Chain-of-Thought (Wei et al., 2022): Prompt “let’s think step by step” + several examples with reasoning → sharp improvement in reasoning. GSM8K (arithmetic problems): zero-shot GPT-3: 17%. CoT GPT-3: 57%. CoT GPT-4: 92%. Self-consistency (several CoT, majority vote): 95%.

RLHF: Reinforcement Learning from Human Feedback

Alignment problem: A language model optimized for the next token (LM) can be useful, harmful, honest, and dishonest at the same time — depending on the prompt. An additional training stage is necessary.

RLHF pipeline (InstructGPT, Ouyang et al., 2022):

SFT (Supervised Fine-Tuning): Further train the LLM on pairs of (question, high-quality answer) from human annotators (≈50K pairs). The model learns to “answer correctly”.
Reward Model: Annotators rank 4 responses from the model to a question. We train an RM: r_θ(x, y) — a scalar score of the quality of answer y to question x. Objective function (Bradley-Terry): L = −E[log σ(r_θ(x, yw) − r_θ(x, yl))], yw ≻ yl.
PPO: Optimize the LLM using PPO with reward r = RM(x, y) − β·KL(π_θ || π_SFT). The KL-penalty prevents collapse (“saying only what people like”).

DPO (Rafailov et al., 2023): Direct preference optimization without RM and PPO:

L_DPO = −E[log σ(β(log π_θ(yw|x)/π_ref(yw|x) − log π_θ(yl|x)/π_ref(yl|x)))]

Simpler, more stable, and not worse than RLHF on most tasks.

Limitations of LLMs

Hallucinations: LLMs confidently generate factually incorrect information. Reason: there is no explicit “memory of facts” — only statistical patterns. They do not distinguish “I know” from “I don’t know.” Study: GPT-4 hallucinates on 15–30% of legal/medical queries.

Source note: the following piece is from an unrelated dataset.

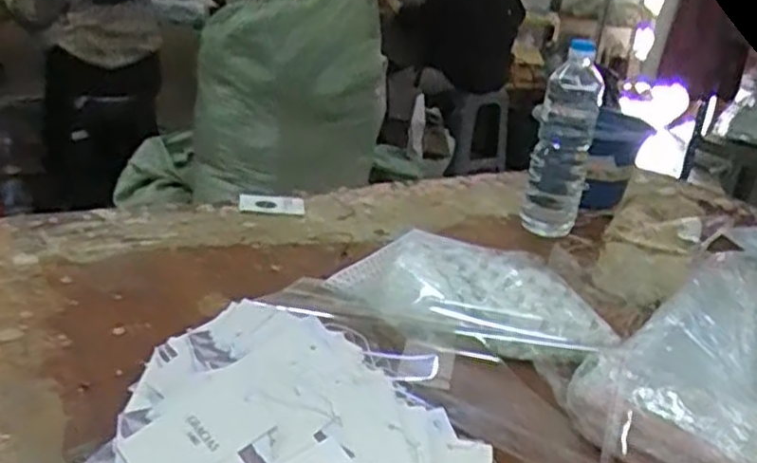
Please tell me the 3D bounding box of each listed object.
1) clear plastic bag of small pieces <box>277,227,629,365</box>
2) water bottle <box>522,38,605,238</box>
[{"bbox_3d":[0.090,0.067,0.813,0.324,0.049,0.211,15,24,23],"label":"clear plastic bag of small pieces"},{"bbox_3d":[0.258,-0.118,1.048,0.072,0.261,0.083,7,22,4],"label":"water bottle"}]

Reasoning: Poor on formal tasks (logic, arithmetic) when a training-template cannot be reproduced. Tool use (Python interpreter, calculator) solves arithmetic, RAG — memory.

Context window: Finite context window (4K–200K tokens). LLMs use information worse in the middle of the context (“Lost in the Middle,” Liu et al., 2023). No true long-term memory.

Prompt injection: An attacker can “hijack” LLM control via special text in the context. A safety issue for autonomous AI agents.

Numerical Example

GPT-3 (text-davinci-003) on the GSM8K task: “There are 48 passengers on a bus. At a bus stop, 12 get off, 8 get on. How many?”

Zero-shot: “48 − 12 + 8 = 44.” ✓ (simple problem)

“A shop sold 52 apples on the first day, twice as many on the second. How many apples in both days?” Zero-shot: “52 + 104 = 156.” ✓

Chain-of-thought: “First day: 52. Second: 52×2=104. Total: 52+104=156.” ✓ (CoT helps on multi-step problems, not simple ones)

“For 3 tasks: A + B + C = X. If A = X/3, B = X/4, find C” (formal logic). Zero-shot: incorrect answer 65% of the time. CoT: 78% correct. Symbolic reasoning via Python: 100%.

Assignment: Use the GPT-3.5 API (or open-source LLaMA-7B via ollama). (1) Create 3 prompts for a reasoning problem (logical problem, 5 steps): zero-shot, few-shot (3 examples), chain-of-thought. (2) Evaluate accuracy on 20 problems. (3) For 5 incorrect answers: analyze the type of error (distraction, arithmetic, logic). (4) Implement RAG: embed Wikipedia text, search for relevant fragments, add to context. How does accuracy improve on factual questions?